» **Exercise description**
Restate the data below word for word. Skip any images it contains.

» **Provided data**
════════════════
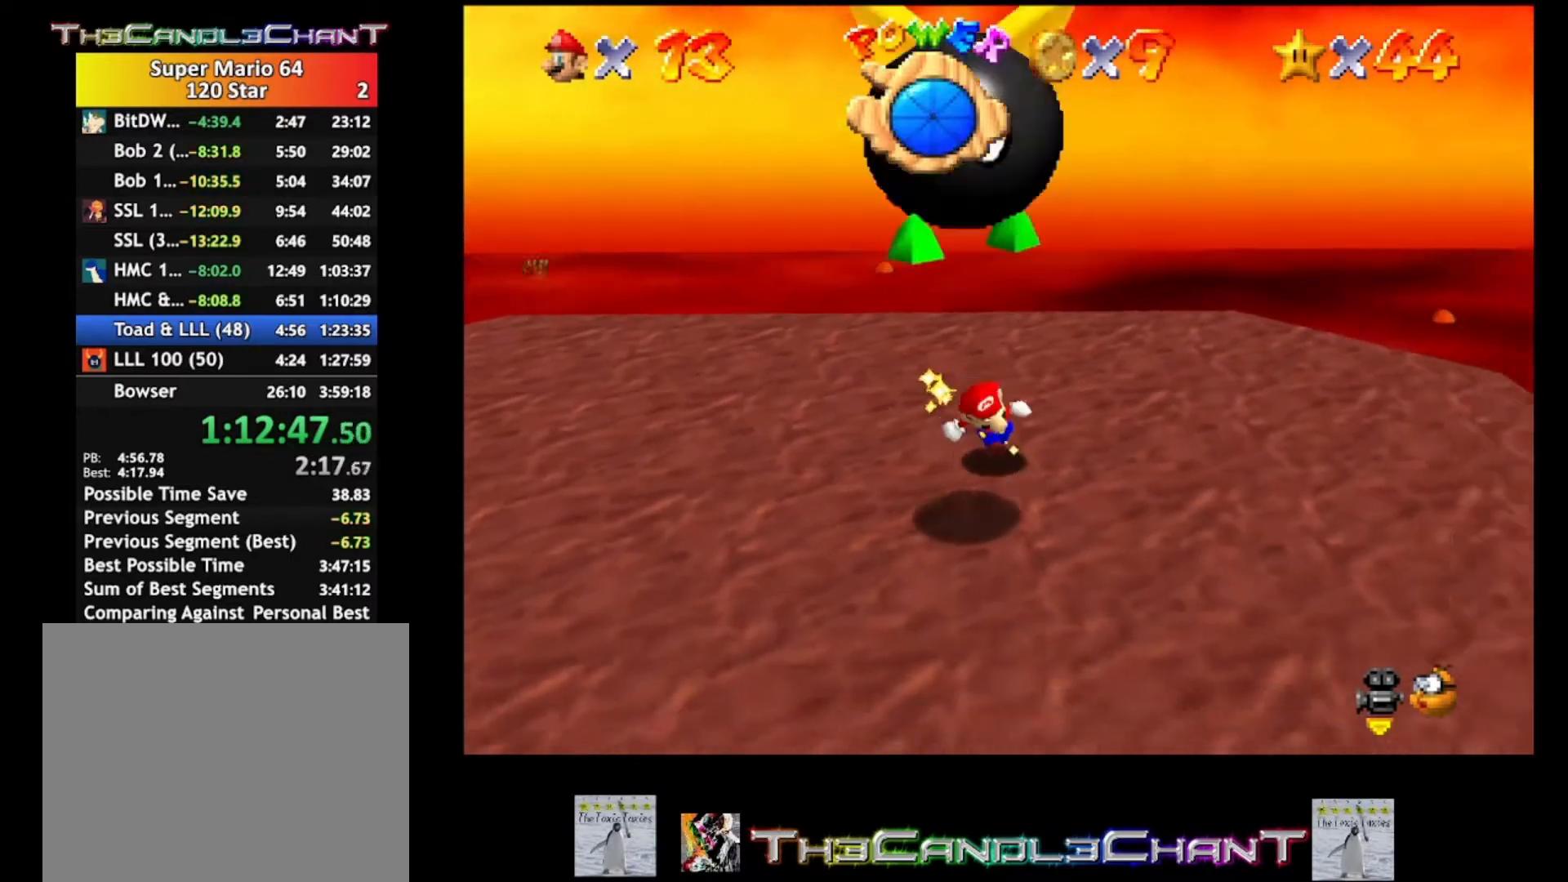
{"buttons": [], "left_stick": "down", "right_stick": "center", "events": []}
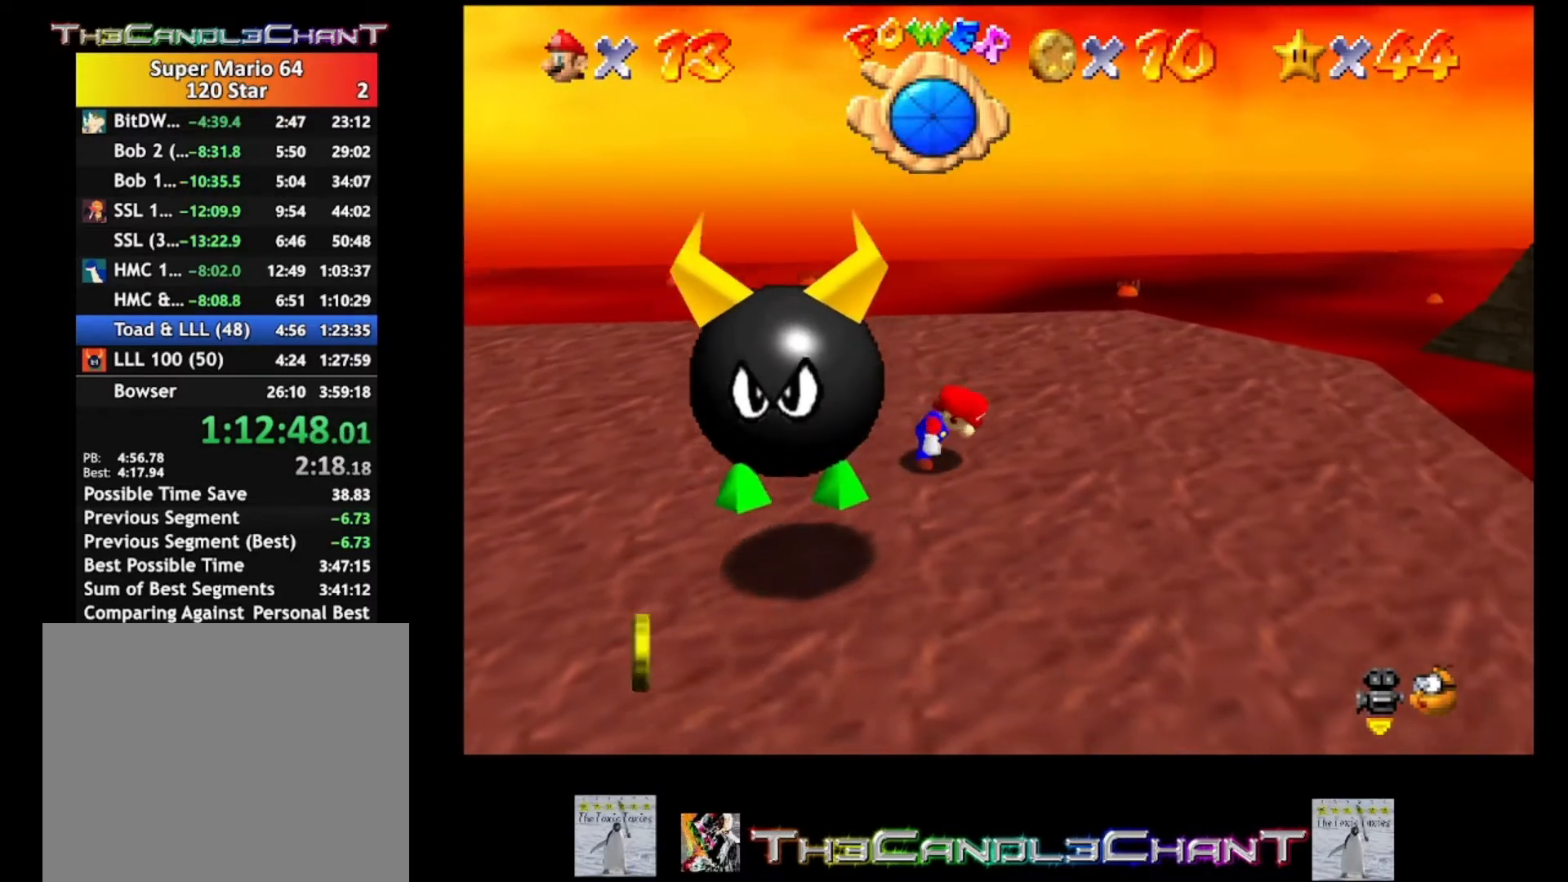
{"buttons": [], "left_stick": "down", "right_stick": "center", "events": []}
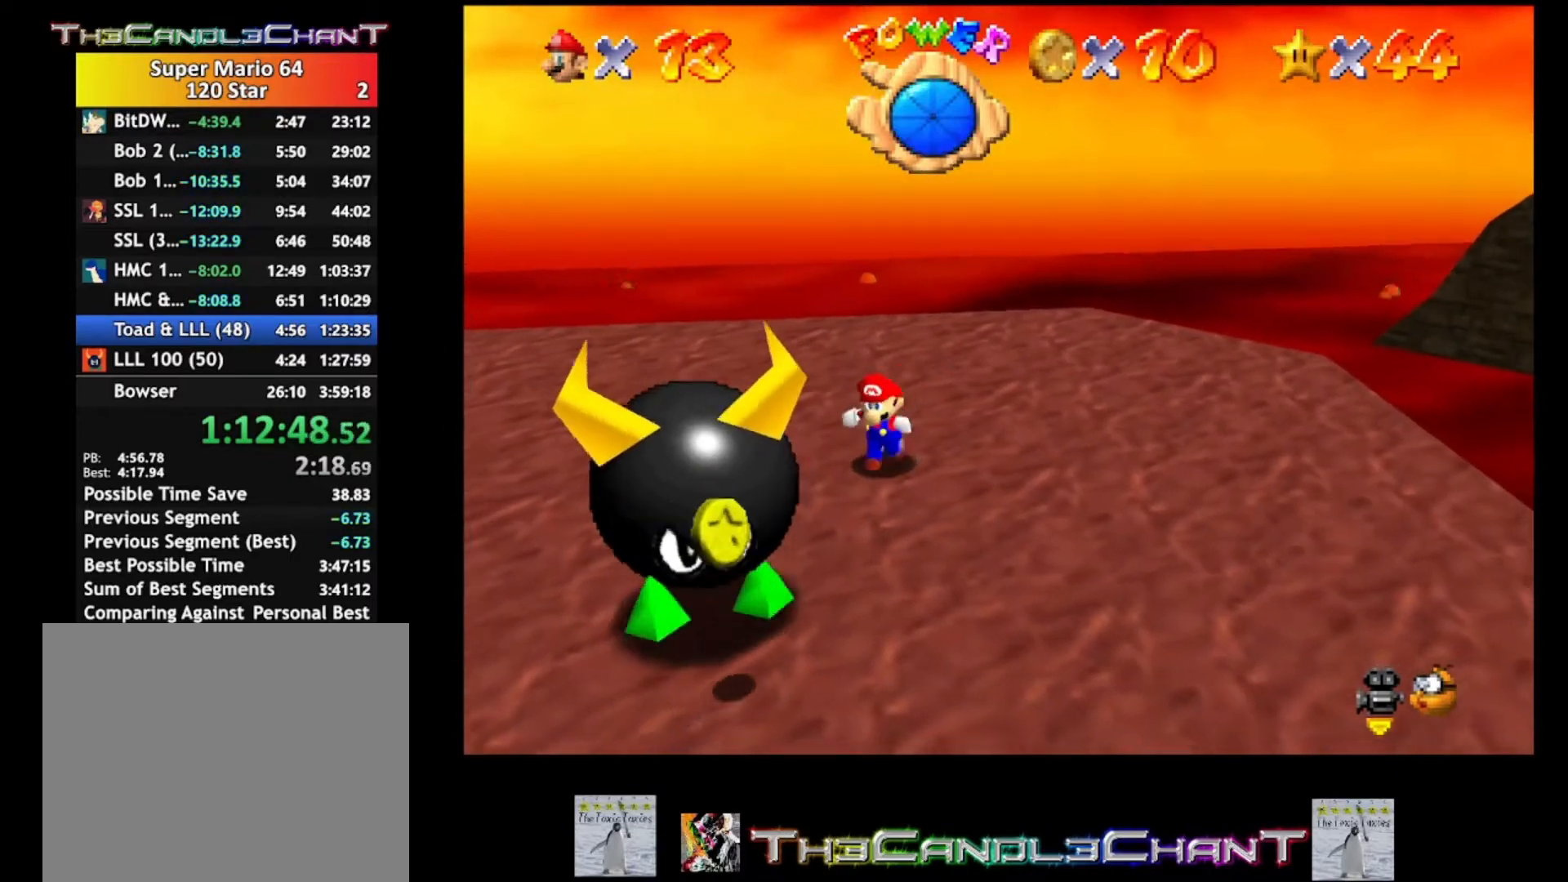
{"buttons": ["L2"], "left_stick": "down", "right_stick": "center", "events": [[333, "A", "down"], [333, "L2", "down"], [433, "A", "up"]]}
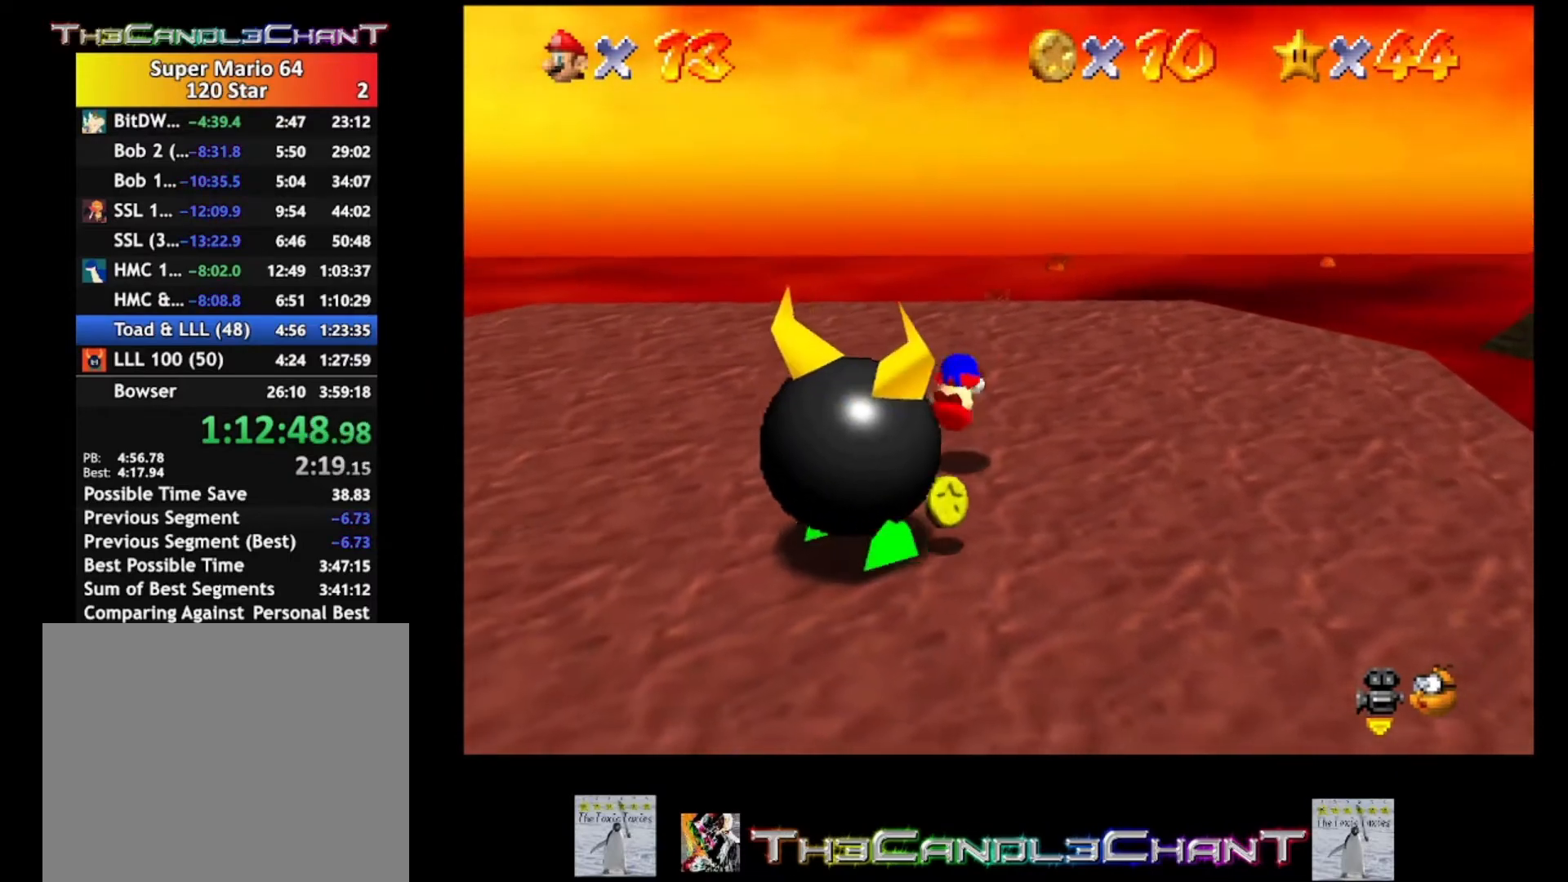
{"buttons": [], "left_stick": "down", "right_stick": "center", "events": [[200, "L2", "up"]]}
════════════════
» **Result**
{"buttons": [], "left_stick": "down", "right_stick": "center", "events": []}
{"buttons": [], "left_stick": "down", "right_stick": "center", "events": []}
{"buttons": ["L2"], "left_stick": "down", "right_stick": "center", "events": [[333, "A", "down"], [333, "L2", "down"], [433, "A", "up"]]}
{"buttons": [], "left_stick": "down", "right_stick": "center", "events": [[200, "L2", "up"]]}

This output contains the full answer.